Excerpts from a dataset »
------------------------------------------------------------

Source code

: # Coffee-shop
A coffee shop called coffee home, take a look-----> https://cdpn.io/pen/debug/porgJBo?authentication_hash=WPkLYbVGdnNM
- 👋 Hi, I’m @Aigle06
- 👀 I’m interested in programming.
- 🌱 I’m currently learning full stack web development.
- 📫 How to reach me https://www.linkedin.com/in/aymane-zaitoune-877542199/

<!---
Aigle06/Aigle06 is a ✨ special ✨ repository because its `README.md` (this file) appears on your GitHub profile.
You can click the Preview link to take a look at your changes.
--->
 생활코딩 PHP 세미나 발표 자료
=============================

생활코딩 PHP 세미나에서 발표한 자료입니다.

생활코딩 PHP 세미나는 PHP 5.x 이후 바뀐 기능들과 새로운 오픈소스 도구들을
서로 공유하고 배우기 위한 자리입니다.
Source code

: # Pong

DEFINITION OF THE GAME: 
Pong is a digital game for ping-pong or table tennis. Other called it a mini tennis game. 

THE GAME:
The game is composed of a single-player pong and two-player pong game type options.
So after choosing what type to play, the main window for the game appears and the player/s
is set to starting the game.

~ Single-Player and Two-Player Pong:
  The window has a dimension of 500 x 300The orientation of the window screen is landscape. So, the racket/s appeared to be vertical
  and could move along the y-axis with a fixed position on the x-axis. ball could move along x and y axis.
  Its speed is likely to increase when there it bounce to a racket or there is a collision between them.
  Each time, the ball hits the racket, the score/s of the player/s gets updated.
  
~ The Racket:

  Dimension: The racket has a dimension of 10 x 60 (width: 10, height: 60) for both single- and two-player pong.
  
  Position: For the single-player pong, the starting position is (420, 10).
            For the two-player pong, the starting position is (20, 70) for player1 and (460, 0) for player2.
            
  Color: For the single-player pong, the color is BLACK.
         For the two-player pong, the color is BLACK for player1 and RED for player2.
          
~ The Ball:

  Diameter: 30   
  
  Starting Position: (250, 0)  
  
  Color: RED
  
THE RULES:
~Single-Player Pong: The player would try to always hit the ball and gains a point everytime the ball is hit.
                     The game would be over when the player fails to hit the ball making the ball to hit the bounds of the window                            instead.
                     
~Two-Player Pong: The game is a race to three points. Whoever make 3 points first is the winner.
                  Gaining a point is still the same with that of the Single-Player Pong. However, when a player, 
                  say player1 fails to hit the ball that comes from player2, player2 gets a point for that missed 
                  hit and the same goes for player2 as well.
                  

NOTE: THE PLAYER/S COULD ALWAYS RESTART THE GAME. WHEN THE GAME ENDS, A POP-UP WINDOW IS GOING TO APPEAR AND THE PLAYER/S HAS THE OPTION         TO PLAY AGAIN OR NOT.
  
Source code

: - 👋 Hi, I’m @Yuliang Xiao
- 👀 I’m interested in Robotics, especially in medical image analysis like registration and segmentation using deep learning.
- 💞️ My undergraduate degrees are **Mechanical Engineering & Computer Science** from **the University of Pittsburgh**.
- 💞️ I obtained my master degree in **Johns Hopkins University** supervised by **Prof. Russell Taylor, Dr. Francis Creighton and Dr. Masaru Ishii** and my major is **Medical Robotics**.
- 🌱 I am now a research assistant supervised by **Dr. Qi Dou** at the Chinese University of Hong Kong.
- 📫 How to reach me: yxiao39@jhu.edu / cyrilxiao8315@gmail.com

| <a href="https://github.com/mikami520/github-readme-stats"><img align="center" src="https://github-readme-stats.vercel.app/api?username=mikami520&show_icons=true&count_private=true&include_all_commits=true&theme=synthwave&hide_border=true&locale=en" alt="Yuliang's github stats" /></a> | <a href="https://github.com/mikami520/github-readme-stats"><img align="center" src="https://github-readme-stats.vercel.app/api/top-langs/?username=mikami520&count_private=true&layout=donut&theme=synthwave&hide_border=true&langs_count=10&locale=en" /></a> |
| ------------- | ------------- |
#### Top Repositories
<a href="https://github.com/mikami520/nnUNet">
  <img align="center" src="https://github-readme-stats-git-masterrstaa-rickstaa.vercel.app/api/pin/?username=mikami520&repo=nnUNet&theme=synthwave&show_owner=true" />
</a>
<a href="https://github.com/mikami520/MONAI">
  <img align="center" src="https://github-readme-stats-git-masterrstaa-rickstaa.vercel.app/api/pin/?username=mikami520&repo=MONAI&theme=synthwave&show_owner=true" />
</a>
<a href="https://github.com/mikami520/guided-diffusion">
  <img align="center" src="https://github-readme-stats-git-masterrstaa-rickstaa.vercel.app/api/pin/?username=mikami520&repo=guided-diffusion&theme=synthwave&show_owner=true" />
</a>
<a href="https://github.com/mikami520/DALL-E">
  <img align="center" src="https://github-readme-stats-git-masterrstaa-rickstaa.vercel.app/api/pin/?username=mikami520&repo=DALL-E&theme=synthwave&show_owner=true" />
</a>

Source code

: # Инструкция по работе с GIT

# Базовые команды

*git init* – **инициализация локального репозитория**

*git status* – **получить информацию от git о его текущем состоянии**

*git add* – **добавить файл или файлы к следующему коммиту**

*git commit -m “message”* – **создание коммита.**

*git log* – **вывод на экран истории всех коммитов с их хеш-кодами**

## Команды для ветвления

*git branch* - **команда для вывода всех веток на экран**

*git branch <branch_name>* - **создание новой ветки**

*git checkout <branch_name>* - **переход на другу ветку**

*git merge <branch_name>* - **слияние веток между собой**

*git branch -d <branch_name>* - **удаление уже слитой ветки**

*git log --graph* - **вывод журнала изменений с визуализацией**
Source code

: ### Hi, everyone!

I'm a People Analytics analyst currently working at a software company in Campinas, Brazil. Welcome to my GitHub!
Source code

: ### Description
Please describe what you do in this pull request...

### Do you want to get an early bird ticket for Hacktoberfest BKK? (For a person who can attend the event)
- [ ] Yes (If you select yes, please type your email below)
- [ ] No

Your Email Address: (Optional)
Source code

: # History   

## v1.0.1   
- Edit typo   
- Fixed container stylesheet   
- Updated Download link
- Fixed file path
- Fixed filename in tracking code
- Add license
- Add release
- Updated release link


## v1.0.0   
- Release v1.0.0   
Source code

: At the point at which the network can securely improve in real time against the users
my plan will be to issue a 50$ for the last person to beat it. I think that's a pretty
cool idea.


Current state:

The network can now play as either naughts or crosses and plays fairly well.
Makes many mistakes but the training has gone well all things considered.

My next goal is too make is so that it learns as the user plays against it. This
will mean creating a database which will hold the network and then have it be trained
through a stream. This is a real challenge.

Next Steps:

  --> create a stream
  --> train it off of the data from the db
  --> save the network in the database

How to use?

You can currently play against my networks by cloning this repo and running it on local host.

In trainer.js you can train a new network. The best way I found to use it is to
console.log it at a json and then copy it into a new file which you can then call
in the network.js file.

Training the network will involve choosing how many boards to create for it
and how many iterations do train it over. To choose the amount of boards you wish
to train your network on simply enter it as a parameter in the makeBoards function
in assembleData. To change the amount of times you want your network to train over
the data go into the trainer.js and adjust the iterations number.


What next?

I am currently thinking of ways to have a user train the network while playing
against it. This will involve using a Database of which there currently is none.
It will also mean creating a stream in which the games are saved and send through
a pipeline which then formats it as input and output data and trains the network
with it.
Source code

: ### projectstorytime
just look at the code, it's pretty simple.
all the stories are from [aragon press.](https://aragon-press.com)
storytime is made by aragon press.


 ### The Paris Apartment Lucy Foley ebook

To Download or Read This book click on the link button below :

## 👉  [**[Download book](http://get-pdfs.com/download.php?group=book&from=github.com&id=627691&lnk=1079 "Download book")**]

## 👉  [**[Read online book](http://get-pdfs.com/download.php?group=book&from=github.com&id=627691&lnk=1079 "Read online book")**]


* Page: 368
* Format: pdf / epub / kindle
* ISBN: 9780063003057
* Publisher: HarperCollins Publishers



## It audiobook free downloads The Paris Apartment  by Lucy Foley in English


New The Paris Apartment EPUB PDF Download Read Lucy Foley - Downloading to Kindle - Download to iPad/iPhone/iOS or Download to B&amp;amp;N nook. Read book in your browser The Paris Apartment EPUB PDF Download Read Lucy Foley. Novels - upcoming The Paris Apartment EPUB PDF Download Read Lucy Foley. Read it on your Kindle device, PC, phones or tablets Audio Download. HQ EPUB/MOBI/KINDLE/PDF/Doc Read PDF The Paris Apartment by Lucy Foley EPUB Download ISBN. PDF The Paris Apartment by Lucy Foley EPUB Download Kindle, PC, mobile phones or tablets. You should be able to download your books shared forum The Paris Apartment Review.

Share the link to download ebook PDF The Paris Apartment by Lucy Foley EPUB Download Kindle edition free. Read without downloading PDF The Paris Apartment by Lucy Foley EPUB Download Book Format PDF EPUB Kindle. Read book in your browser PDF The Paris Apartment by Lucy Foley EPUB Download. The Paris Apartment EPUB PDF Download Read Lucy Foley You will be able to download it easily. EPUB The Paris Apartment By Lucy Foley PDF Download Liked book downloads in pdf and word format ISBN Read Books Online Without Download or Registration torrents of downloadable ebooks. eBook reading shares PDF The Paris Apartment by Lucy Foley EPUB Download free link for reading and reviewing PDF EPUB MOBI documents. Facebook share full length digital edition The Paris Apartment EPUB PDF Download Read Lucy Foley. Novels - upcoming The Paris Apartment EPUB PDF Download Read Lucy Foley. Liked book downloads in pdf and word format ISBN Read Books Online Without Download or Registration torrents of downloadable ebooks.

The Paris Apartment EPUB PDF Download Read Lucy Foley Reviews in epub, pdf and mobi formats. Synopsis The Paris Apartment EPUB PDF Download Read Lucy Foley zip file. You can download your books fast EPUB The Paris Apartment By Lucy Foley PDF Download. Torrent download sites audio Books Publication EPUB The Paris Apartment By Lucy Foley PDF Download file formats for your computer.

------------------------------------------------------------

DIRECTIVE » Working from the records above, write out verbatim only the lines from the line containing "The window has" through the line containing "and could move".

SOLVED PROBLEM »
  The window has a dimension of 500 x 300The orientation of the window screen is landscape. So, the racket/s appeared to be vertical
  and could move along the y-axis with a fixed position on the x-axis. ball could move along x and y axis.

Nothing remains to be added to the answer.